Provided material section start

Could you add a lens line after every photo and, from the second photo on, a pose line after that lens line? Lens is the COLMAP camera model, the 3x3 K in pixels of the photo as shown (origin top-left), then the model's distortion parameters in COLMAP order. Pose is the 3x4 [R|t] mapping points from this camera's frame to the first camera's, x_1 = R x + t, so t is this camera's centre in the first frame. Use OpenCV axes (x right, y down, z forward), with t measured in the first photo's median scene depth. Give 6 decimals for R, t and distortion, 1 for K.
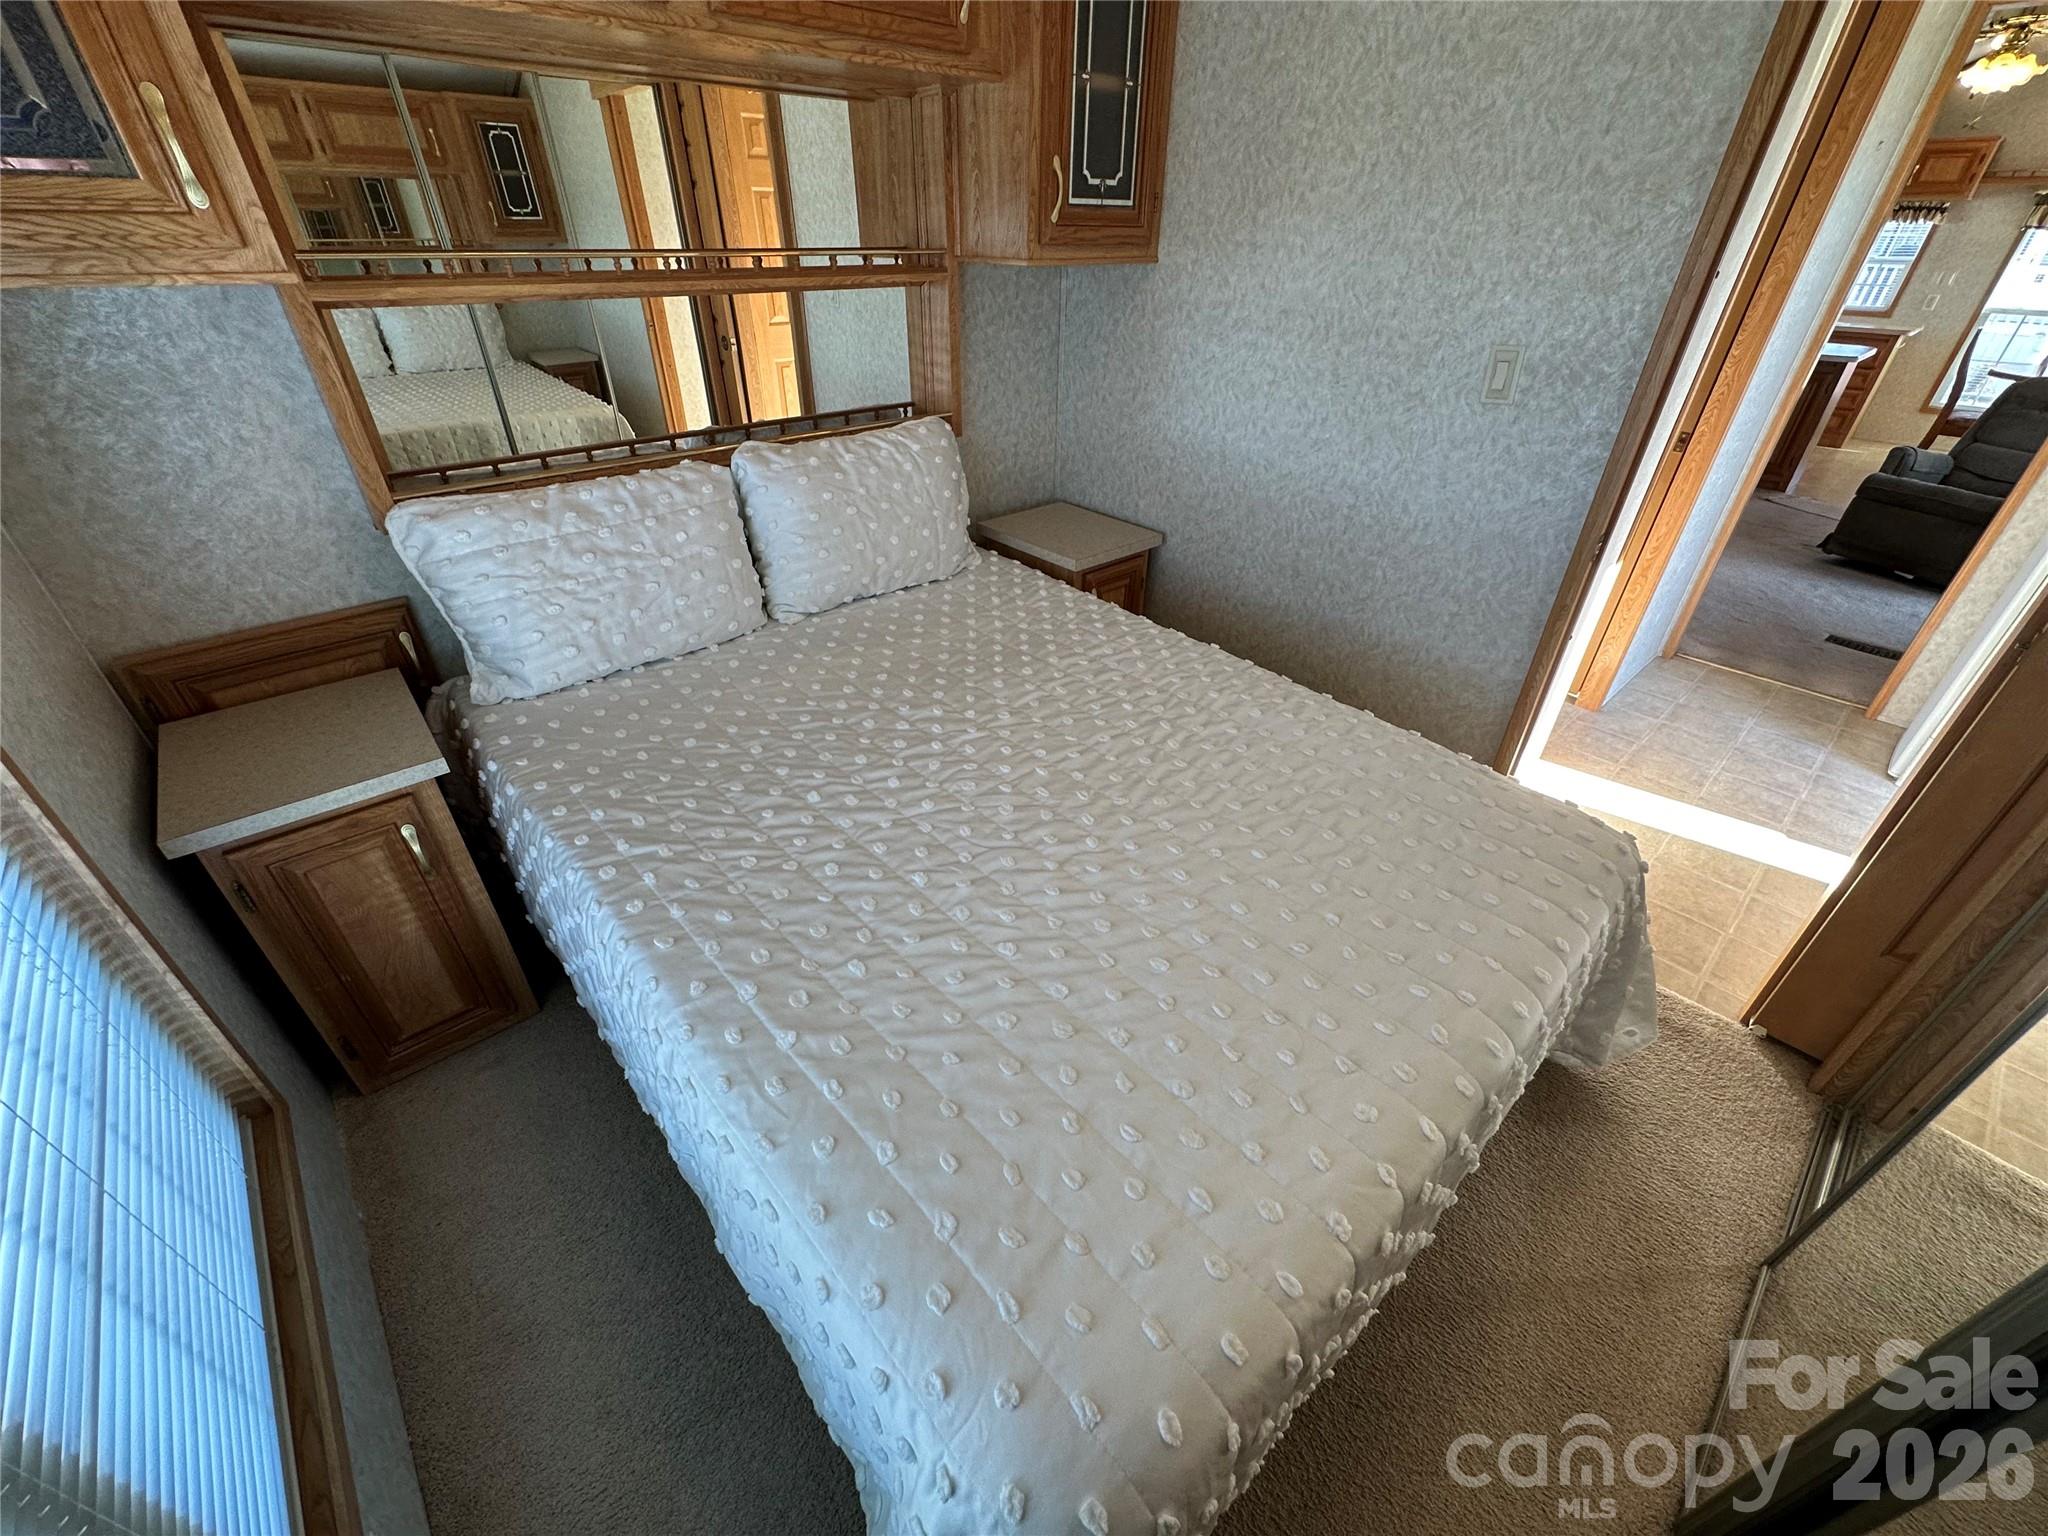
lens RADIAL K [[820.3, 0, 1024.0], [0, 820.3, 768.0], [0, 0, 1]] dist [-0.002812, -0.000001]
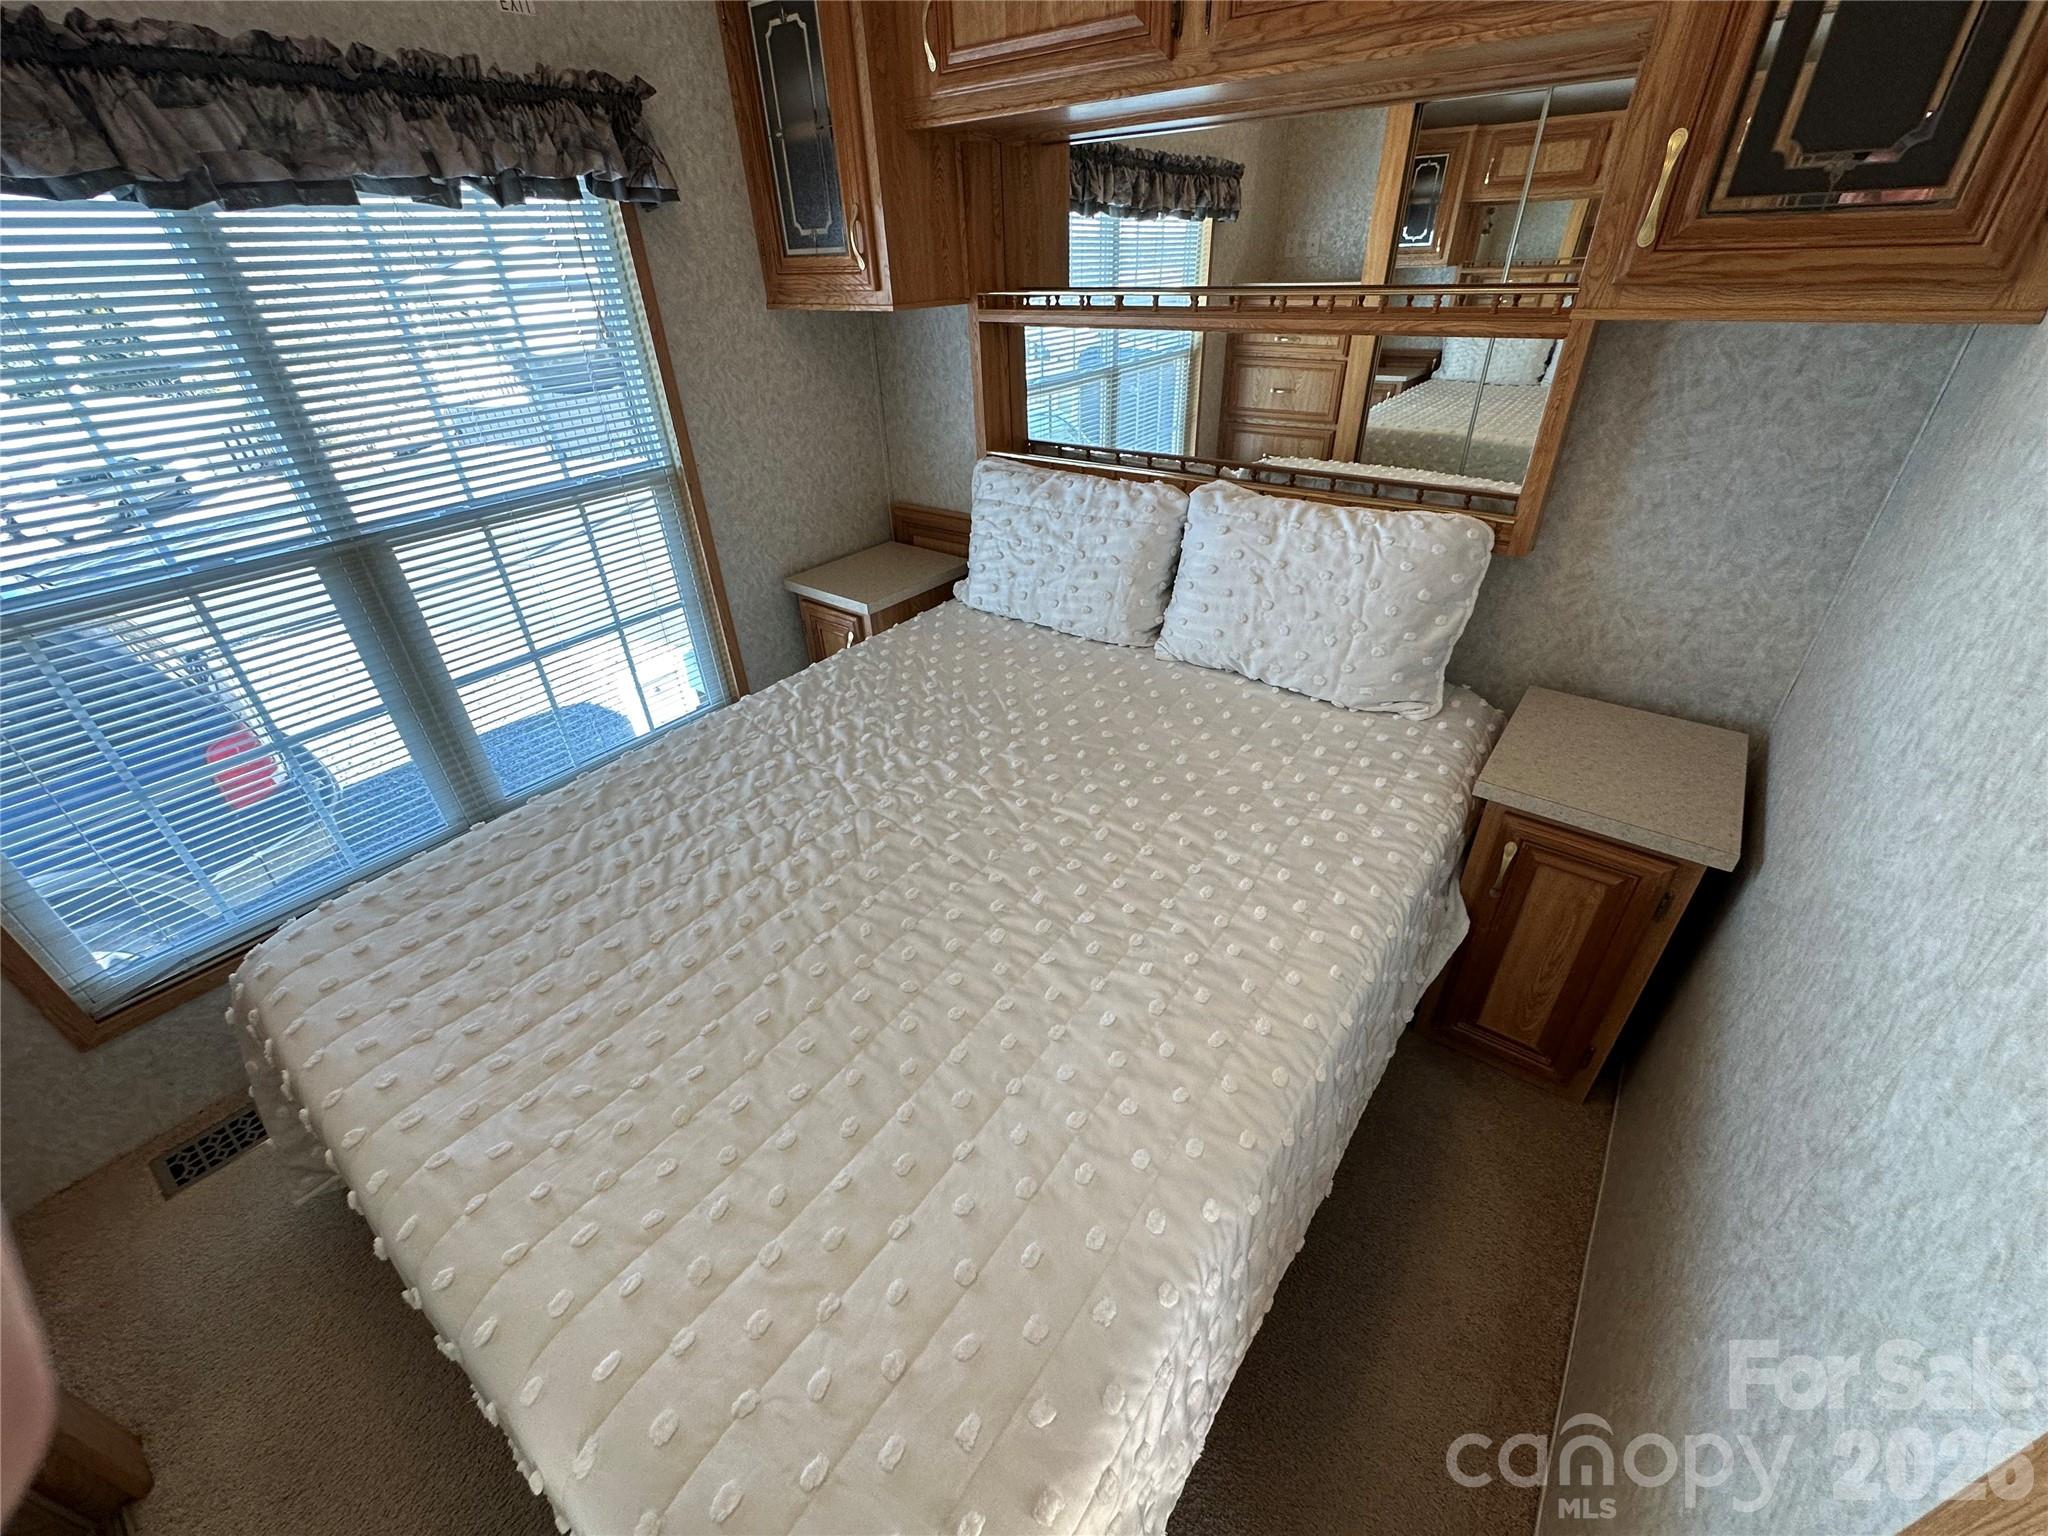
lens RADIAL K [[825.7, 0, 1014.8], [0, 825.7, 773.9], [0, 0, 1]] dist [-0.022894, 0.000086]
pose [[0.162677, 0.507027, -0.846440, 0.773161], [-0.513067, 0.776233, 0.366366, -0.443575], [0.842792, 0.374681, 0.386413, 0.679030]]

Provided material section end

Task: All the lines above must be written out exactly, without a single picture.

Response area:
Could you add a lens line after every photo and, from the second photo on, a pose line after that lens line? Lens is the COLMAP camera model, the 3x3 K in pixels of the photo as shown (origin top-left), then the model's distortion parameters in COLMAP order. Pose is the 3x4 [R|t] mapping points from this camera's frame to the first camera's, x_1 = R x + t, so t is this camera's centre in the first frame. Use OpenCV axes (x right, y down, z forward), with t measured in the first photo's median scene depth. Give 6 decimals for R, t and distortion, 1 for K.
lens RADIAL K [[820.3, 0, 1024.0], [0, 820.3, 768.0], [0, 0, 1]] dist [-0.002812, -0.000001]
lens RADIAL K [[825.7, 0, 1014.8], [0, 825.7, 773.9], [0, 0, 1]] dist [-0.022894, 0.000086]
pose [[0.162677, 0.507027, -0.846440, 0.773161], [-0.513067, 0.776233, 0.366366, -0.443575], [0.842792, 0.374681, 0.386413, 0.679030]]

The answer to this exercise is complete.